* [ЗАДАНИЕ]:
Ответьте, пожалуйста, на вопросы по отрывку интервью ниже:
(a) Кто в прошлом году в основном поверил, что цель по инфляции будет достигнута?
(b) Строительством чего собирается заняться правительство?
(c) О чём достигнуто согласие с правительством в отношении тарифов естественных монополий?

* [ОТРЫВОК ИНТЕРВЬЮ]:
Кстати, в инфляционных ожиданиях предприятий в последнее время произошли качественные изменения. Если в прошлом году в основном профессиональные аналитики поверили, что мы достигнем цели по инфляции, то в последнее время улучшились инфляционные ожидания предприятий. Уже более половины считают, что мы достигнем цели, и ориентируются на это, принимая решение, сберегать или инвестировать. Но доверие населения нам надо ещё завоевать, его ожидания существенно выше и инфляции, и таргета.
– Большую роль играют немонетарные факторы инфляции. Вы направляли предложения в правительство о мерах по их снижению. Например, правительство собирается заняться строительством овощехранилищ, а что с остальными предложениями?
– Мы получили замечания, предложения ведомств – продолжаем обсуждать с ними. У ЦБ есть инструменты удержания инфляции близко к таргету. Но для экономики было бы лучше, если бы эта политика сопровождалась работой над немонетарными факторами. Прежде всего это тарифы естественных монополий. Достигнуто согласие с правительством, что они не будут индексироваться выше инфляции. Если мы хотим, чтобы вся экономика работала, исходя из таргета 4%, надо начинать с себя, чтобы госкомпании придерживались его.

* [Сохранённые записи]:
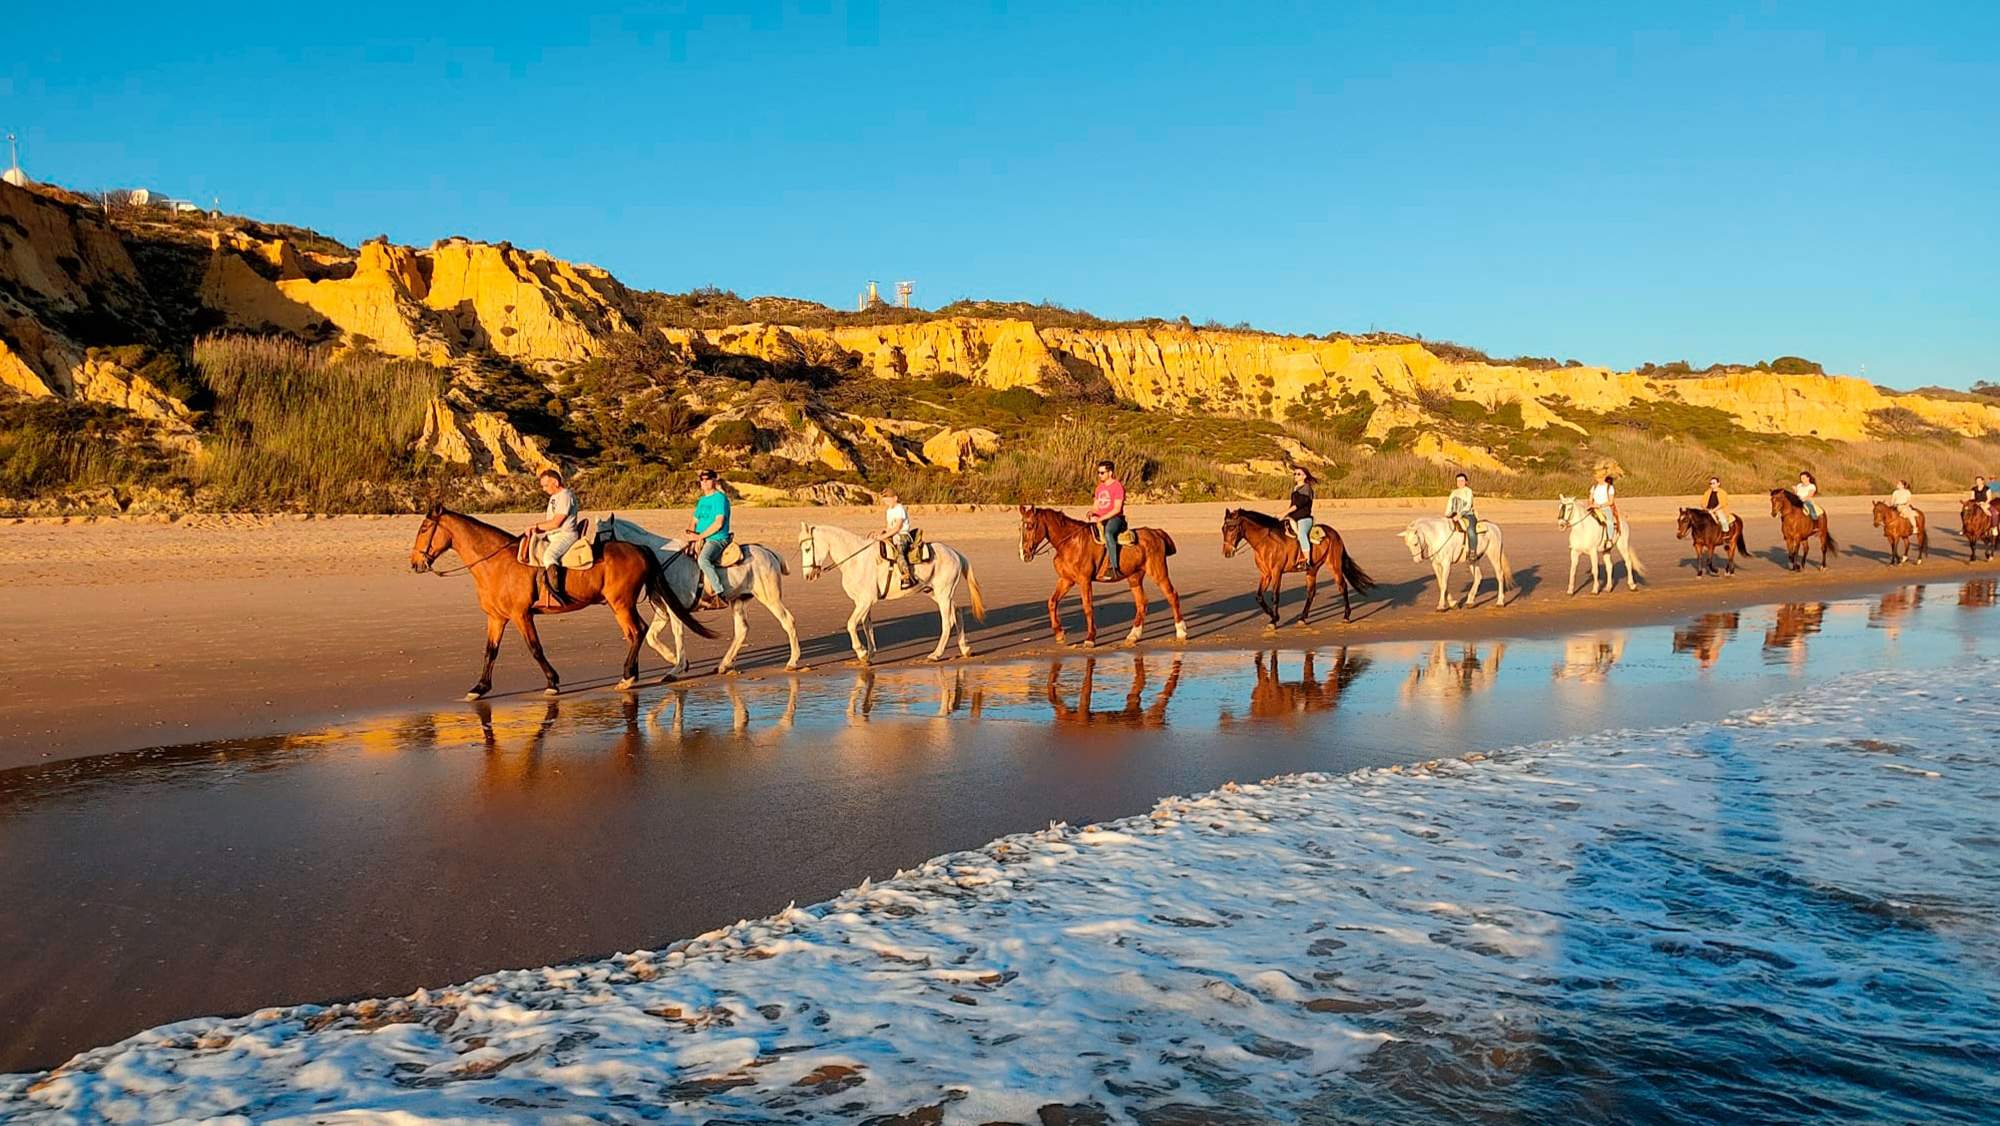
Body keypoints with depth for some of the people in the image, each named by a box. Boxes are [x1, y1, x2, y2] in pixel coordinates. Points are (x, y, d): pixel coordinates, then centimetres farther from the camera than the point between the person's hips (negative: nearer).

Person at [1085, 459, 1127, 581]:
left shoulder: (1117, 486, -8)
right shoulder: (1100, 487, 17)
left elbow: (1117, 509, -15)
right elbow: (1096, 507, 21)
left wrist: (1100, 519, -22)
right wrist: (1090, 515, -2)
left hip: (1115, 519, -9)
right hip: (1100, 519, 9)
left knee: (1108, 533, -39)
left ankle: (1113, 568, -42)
==
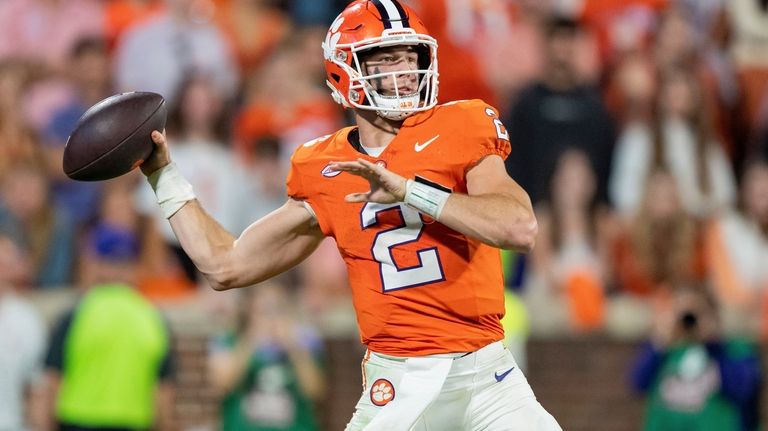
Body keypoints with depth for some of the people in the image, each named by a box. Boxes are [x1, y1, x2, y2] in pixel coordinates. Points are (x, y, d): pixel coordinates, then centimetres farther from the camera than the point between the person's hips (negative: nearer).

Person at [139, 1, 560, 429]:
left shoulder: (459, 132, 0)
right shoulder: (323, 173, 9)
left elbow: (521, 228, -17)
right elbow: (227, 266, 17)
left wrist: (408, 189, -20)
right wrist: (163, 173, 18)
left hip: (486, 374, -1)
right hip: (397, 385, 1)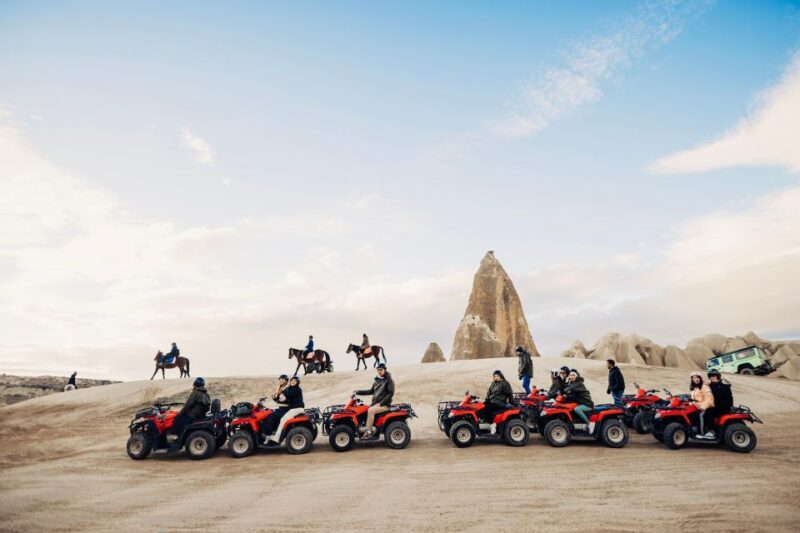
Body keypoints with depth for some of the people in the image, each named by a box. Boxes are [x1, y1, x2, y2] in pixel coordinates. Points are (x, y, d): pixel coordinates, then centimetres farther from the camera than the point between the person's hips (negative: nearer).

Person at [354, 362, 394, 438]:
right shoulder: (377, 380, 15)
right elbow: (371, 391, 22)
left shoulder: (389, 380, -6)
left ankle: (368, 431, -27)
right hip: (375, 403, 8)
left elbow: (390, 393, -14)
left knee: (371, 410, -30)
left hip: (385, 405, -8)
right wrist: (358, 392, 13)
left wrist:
* * *
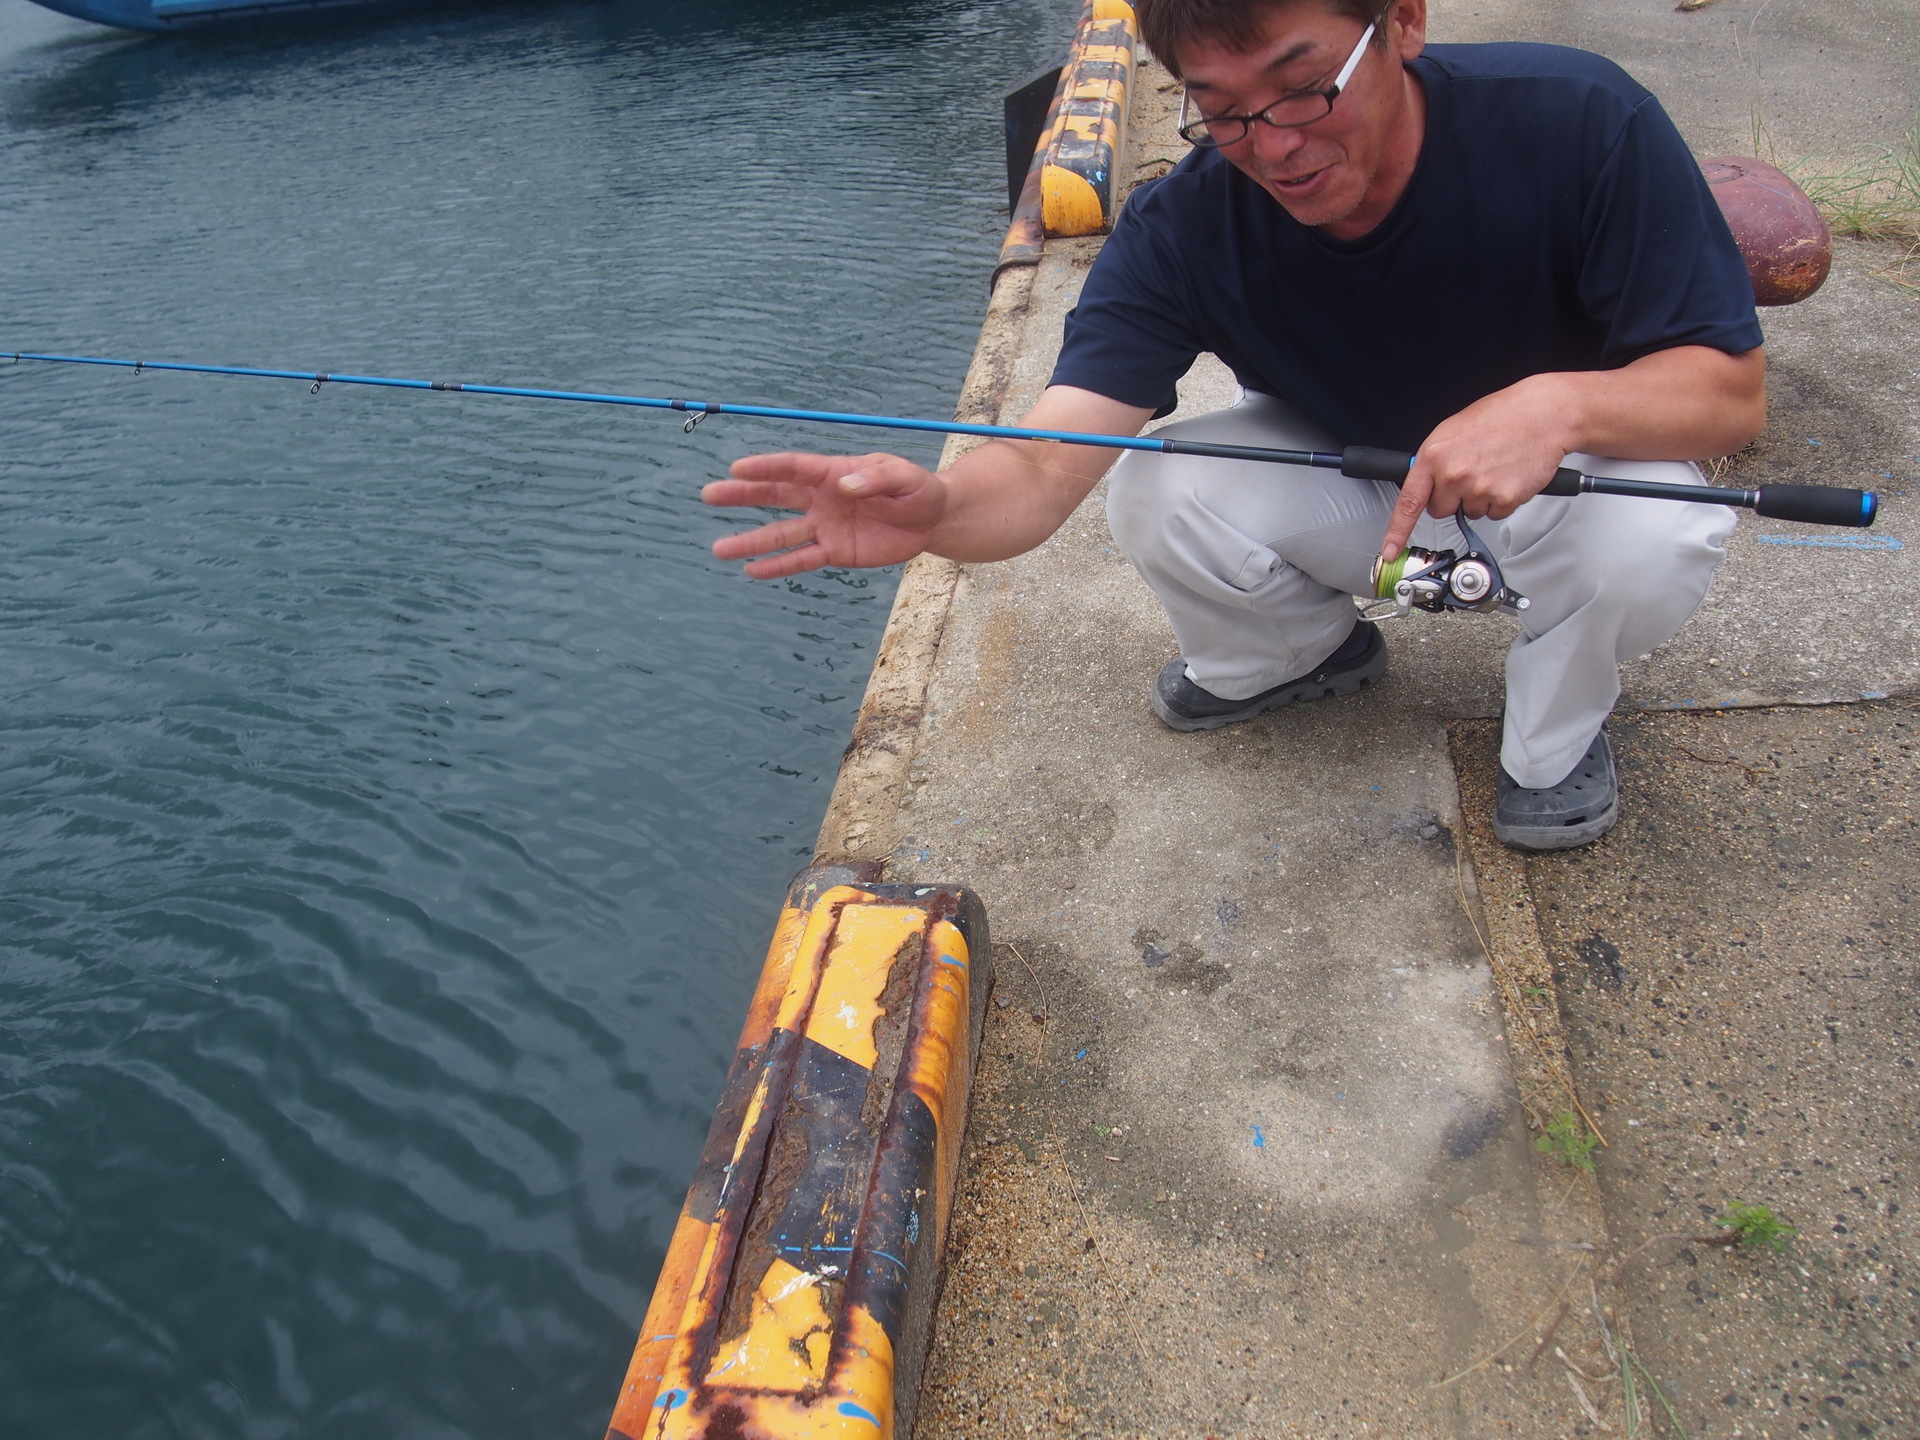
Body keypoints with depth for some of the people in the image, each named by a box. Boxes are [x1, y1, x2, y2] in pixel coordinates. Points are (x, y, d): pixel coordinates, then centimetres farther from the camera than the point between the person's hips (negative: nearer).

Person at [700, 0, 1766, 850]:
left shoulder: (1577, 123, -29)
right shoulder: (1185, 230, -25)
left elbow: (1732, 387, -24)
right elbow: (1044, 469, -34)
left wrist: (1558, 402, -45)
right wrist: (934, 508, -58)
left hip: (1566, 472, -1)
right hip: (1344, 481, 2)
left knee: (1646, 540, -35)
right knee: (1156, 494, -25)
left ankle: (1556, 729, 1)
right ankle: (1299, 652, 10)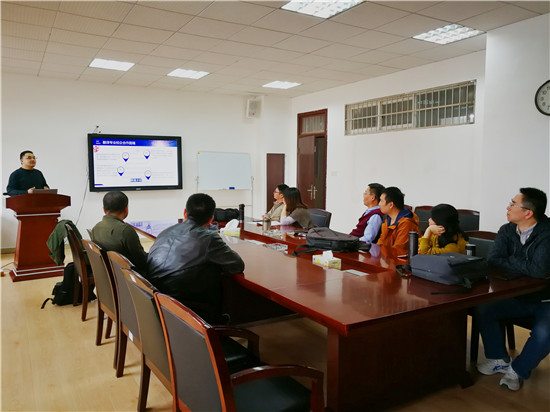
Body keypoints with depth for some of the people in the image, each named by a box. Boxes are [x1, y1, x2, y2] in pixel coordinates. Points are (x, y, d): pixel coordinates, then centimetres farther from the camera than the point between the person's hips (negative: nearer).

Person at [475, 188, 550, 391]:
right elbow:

* [РЕШЕНИЕ]:
(a) Профессиональные аналитики.
(b) Овощехранилищ.
(c) Тарифы не будут индексироваться выше инфляции.